What a parable of Labour times: Stephen Benn, eldest son of Tony, has taken up the peerage renounced by his father and restored the family, via a by-election, to the upper house of parliament. So much of the Benn story consists of the hereditary principle, radicalism and by-elections.

The story starts with William Wedgwood Benn, a Liberal MP who was a kind of hereditary politician from the start, being elected to represent the St George’s division of Tower Hamlets in 1906 – the seat previously held by his father, Sir John, between 1892 and 1895. But William was also a radical, and, as the Labour Party displaced the Liberals, he switched, resigning from parliament in 1927 and re-entering the next year under the Labour banner at a by-election in Aberdeen North.

He served as secretary of state for India in Ramsay MacDonald’s second government, from 1929 to 1931, but stayed with the Labour Party when MacDonald formed the national government with the Conservatives. During the Second World War he gave up his seat in the Commons for a peerage, as Viscount Stansgate, because Labour was short of working peers in the Lords. He then served briefly in Clement Attlee’s postwar cabinet as secretary of state for air.

His peerage, created before the invention of life peers in 1958, was hereditary, so when he died in 1960, his eldest surviving son Tony, then the Labour MP for Bristol South East, automatically succeeded him. Tony didn’t want to go to the Lords and was campaigning to change the law to allow peers to give up their titles. He insisted on fighting the by-election caused by his vacancy, and won the most votes, despite being disqualified, so the election court declared his Conservative opponent, Malcolm St Clair, elected.

When Tony’s campaign to change the law succeeded two years later, he was the first peer to renounce his peerage and St Clair, who was also the heir presumptive to a peerage, kept his promise to stand down – and Tony returned to the Commons in a second by-election in the constituency in 1963.

Tony Benn was an increasingly left-wing member of the Labour government that soon followed, but it was unable to reform the House of Lords, defeated by an unholy alliance of Michael Foot on the Labour left and Enoch Powell on the Tory right. It was left to the government of Tony Blair three decades later to deliver radical change.
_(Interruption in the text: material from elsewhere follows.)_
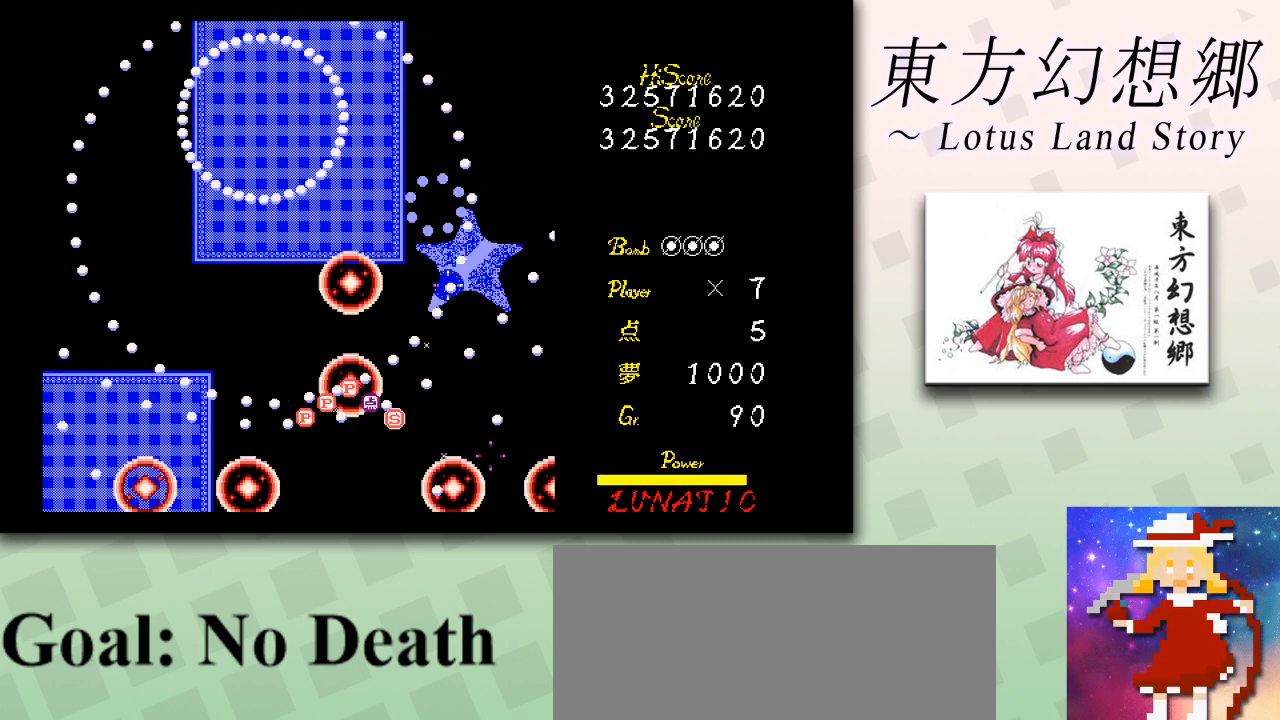
{"keys": ["right"], "events": [[292, "right", "down"]]}
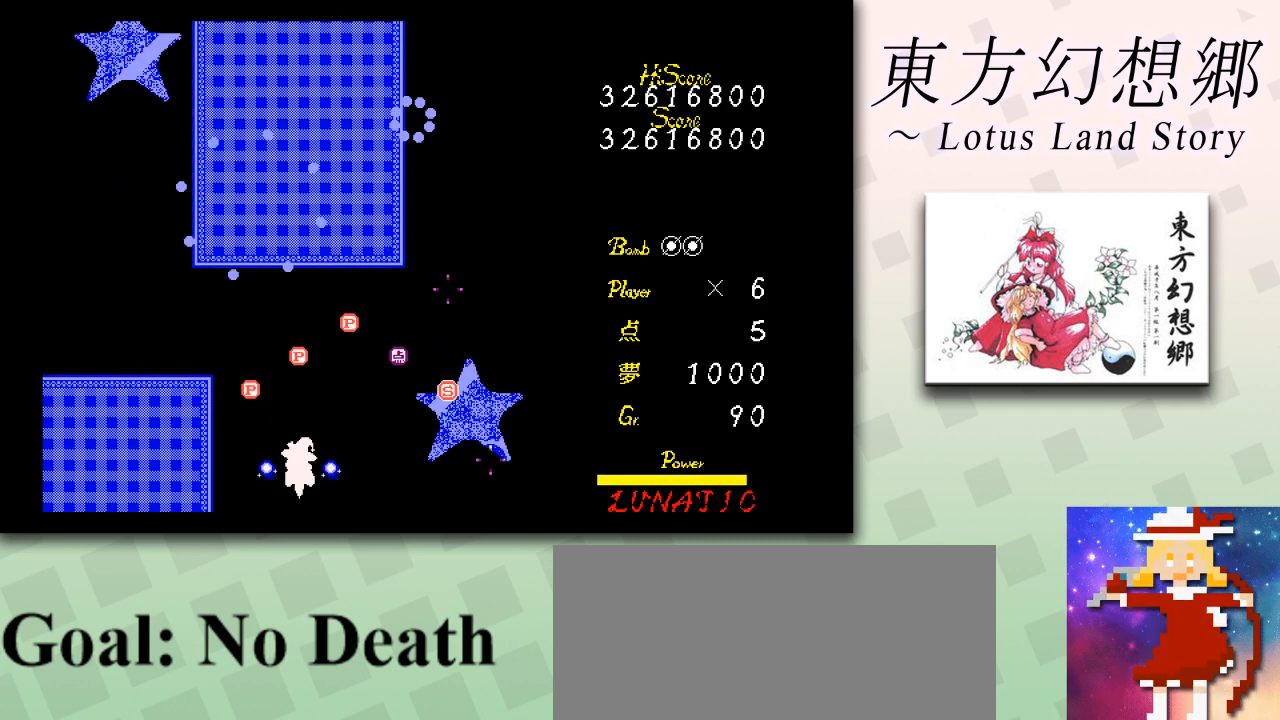
{"keys": ["down", "right"], "events": [[42, "down", "down"], [167, "down", "up"], [209, "down", "down"]]}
In a mirror image of the unholy alliance of the 1960s, Blair struck a deal with the Conservative leadership in the House of Lords – behind the back of William Hague, the Tory leader in the Commons – by which they agreed to expel all but 92 of the hereditary peers from the upper house. Doing it by agreement cut through years of likely obstruction and disruption of the New Labour government’s legislative programme, but it left the House of Lords in a state of suspended half-reform.

Because Blair, rightly in my view, shied away from the horrors of an elected second chamber – and because he was unable to abolish the legislative role of the House of Lords altogether – that is how things have remained ever since.

Which means the temporary deal between Blair and Viscount Cranborne still stands. Seventeen of the 92 surviving hereditary peers are office holders, who are appointed; but whenever one of the other 75 dies (or retires), they are replaced by one of the strangest by-elections in the history of democracy. The vacancy is filled by a vote among the hereditary peers belonging to the party of the former peer (with independents, known as crossbenchers, treated as a separate party). There are only two Labour hereditary peers “elected” to sit in the Lords, and one of them, Lord Rea, died last year. (The other is Lord Grantchester.)

In the by-election to replace Lord Rea, Stephen Benn – the third Viscount Stansgate – was the only candidate to put himself forward and, as The Sunday Times reported, his “election” will be announced today.

The Bennite wheel has turned full circle.